What the exercise asks.
Lines from the one containing "46: (754, 420, 0.63)" through the final line of the records are the only ones to copy, and each must match exactly.

Source records.
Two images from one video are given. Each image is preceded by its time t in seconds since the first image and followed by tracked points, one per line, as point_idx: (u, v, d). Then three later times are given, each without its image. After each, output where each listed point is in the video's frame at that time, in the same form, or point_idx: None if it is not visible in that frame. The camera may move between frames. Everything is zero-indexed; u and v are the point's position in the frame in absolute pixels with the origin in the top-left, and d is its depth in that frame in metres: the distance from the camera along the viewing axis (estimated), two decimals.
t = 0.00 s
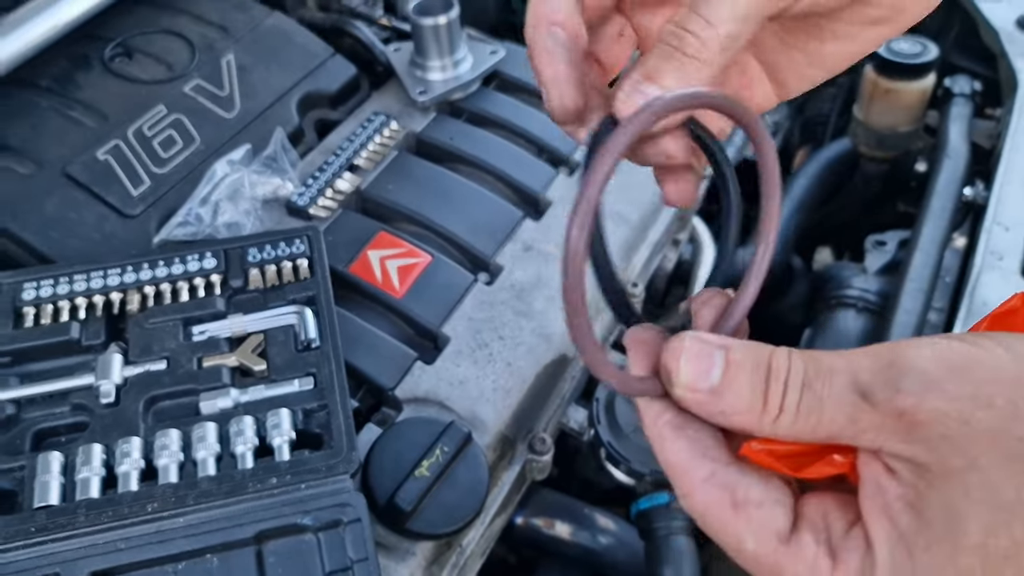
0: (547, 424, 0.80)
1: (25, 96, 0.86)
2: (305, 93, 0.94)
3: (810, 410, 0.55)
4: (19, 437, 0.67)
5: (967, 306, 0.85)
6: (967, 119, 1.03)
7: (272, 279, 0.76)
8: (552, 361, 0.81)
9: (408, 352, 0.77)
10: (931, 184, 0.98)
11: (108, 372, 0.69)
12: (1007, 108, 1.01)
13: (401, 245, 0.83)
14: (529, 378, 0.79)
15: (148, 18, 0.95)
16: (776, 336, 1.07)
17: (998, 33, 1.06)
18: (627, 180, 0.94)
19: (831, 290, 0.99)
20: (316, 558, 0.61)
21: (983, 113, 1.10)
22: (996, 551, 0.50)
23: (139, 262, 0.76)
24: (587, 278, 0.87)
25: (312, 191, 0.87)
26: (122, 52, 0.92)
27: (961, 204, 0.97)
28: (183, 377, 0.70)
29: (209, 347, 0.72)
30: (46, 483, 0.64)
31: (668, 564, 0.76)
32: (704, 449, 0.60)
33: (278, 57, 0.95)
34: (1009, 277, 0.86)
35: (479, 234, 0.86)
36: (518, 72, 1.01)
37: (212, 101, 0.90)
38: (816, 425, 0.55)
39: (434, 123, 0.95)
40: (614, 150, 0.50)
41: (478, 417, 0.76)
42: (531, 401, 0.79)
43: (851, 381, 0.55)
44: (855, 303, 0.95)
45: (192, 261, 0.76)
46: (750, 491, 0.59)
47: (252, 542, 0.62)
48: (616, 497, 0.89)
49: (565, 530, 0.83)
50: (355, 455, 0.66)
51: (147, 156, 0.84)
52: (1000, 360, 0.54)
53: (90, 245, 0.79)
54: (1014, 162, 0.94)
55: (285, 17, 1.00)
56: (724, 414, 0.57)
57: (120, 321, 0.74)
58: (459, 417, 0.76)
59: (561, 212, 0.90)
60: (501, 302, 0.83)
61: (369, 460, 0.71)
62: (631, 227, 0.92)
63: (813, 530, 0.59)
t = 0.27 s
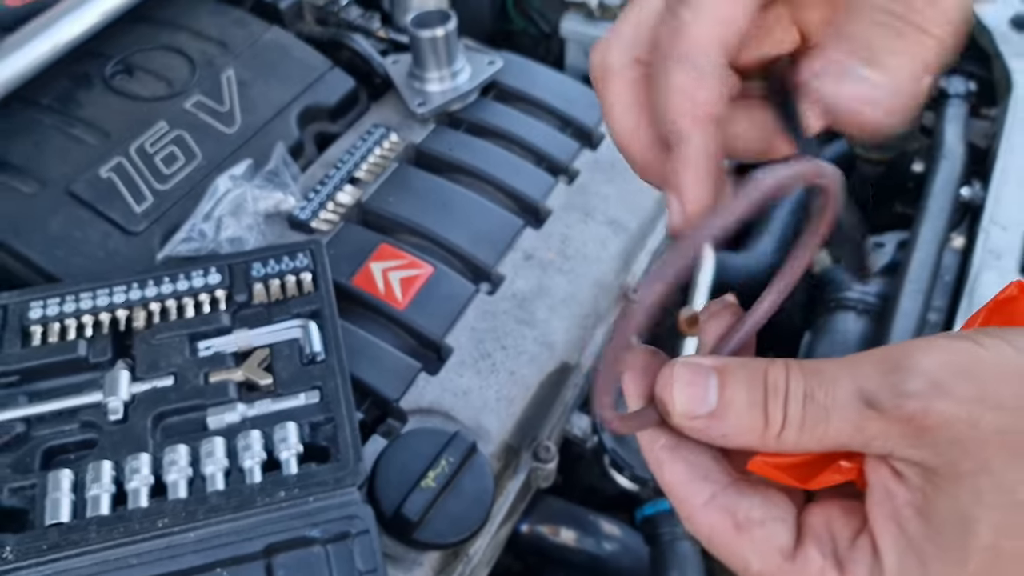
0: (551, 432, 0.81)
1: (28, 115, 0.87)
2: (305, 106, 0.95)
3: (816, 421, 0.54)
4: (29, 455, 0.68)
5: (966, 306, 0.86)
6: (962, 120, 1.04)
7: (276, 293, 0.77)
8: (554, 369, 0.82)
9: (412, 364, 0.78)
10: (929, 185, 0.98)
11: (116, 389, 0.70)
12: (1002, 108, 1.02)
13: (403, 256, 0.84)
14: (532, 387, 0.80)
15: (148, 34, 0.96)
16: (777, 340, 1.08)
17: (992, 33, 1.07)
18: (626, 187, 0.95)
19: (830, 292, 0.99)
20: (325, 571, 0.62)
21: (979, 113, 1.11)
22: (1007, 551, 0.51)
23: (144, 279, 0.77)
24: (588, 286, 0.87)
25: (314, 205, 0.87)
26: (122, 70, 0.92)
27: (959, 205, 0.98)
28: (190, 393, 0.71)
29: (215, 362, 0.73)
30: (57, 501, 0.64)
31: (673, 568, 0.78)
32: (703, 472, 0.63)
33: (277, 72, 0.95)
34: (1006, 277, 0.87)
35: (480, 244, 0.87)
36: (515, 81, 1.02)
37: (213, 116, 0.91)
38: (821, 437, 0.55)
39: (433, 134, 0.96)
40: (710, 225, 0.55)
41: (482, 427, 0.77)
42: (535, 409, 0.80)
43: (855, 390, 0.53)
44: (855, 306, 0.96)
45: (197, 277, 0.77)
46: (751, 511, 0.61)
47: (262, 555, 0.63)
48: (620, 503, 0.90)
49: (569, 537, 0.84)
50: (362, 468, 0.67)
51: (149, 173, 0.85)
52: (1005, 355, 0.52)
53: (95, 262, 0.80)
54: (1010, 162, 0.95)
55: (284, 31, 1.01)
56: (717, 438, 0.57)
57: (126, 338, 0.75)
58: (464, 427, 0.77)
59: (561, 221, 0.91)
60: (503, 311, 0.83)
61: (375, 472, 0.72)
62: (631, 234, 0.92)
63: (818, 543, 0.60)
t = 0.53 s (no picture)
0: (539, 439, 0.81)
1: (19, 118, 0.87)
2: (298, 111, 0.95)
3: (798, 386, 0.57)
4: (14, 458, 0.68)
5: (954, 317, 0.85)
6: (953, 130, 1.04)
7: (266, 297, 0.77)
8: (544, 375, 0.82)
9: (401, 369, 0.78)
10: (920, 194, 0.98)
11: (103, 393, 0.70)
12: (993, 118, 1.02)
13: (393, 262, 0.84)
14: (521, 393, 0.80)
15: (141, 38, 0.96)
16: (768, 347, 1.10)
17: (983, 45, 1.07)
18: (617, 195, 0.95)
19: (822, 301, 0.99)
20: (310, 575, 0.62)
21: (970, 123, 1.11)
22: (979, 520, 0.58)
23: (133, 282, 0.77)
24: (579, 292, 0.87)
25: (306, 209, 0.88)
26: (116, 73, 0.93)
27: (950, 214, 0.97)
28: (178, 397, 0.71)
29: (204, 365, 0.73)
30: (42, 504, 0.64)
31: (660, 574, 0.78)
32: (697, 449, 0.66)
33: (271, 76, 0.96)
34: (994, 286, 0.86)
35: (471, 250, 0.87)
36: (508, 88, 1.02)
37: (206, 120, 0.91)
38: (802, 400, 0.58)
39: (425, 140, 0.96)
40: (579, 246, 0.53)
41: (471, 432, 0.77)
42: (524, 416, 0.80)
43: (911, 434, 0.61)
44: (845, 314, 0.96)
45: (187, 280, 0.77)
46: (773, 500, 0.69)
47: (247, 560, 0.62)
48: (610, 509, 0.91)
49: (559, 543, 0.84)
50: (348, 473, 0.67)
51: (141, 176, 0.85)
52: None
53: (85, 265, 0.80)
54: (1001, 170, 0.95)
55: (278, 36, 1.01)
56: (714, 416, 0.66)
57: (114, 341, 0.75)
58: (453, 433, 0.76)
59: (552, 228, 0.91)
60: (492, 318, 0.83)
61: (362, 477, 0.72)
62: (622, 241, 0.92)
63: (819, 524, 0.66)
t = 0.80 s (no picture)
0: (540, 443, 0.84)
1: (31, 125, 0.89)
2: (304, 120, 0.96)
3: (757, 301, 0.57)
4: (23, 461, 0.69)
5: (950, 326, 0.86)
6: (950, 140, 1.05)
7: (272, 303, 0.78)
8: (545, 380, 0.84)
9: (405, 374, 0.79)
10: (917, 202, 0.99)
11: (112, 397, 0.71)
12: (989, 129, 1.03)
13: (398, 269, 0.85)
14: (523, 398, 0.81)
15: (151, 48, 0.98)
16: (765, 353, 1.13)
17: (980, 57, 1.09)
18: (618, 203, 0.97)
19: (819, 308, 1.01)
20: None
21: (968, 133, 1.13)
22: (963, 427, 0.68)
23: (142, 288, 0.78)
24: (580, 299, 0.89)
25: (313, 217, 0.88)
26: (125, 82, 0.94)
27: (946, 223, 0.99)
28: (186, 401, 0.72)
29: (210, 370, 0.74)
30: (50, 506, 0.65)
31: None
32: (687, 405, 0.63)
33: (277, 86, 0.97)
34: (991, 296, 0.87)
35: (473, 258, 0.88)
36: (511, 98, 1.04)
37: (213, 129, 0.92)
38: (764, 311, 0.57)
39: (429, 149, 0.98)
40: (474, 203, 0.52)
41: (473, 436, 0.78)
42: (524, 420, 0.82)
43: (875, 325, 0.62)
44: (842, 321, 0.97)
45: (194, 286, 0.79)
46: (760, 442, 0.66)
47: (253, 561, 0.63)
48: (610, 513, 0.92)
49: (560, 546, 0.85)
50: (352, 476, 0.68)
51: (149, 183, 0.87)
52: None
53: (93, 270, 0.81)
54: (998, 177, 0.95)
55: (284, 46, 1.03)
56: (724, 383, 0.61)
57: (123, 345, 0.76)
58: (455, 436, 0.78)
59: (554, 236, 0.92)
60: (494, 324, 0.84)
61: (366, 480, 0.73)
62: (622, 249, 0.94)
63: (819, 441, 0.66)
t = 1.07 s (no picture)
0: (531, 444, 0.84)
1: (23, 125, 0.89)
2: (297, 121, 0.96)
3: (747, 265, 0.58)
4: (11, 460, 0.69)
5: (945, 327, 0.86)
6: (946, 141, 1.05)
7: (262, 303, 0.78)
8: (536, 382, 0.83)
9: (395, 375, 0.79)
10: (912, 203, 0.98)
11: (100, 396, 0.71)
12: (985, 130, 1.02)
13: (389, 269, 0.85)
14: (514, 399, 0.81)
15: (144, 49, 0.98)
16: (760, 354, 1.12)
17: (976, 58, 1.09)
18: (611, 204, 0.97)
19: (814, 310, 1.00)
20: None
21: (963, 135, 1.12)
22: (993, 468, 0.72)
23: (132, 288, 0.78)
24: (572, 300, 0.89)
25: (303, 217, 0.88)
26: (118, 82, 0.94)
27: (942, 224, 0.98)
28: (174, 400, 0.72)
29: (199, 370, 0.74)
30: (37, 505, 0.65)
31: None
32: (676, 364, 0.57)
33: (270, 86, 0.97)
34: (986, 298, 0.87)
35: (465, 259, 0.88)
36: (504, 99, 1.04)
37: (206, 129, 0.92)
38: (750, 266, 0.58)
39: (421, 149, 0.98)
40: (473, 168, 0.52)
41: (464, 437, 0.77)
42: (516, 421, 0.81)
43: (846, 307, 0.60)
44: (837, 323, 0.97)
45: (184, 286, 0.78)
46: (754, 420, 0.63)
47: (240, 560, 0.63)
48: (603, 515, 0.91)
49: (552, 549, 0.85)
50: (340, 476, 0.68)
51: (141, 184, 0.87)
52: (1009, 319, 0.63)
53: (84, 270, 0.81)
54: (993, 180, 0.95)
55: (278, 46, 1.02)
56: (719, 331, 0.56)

Written solution.
46: (754, 420, 0.63)
47: (240, 560, 0.63)
48: (603, 515, 0.91)
49: (552, 549, 0.85)
50: (340, 476, 0.68)
51: (141, 184, 0.87)
52: (1009, 319, 0.63)
53: (84, 270, 0.81)
54: (993, 180, 0.95)
55: (278, 46, 1.02)
56: (719, 331, 0.56)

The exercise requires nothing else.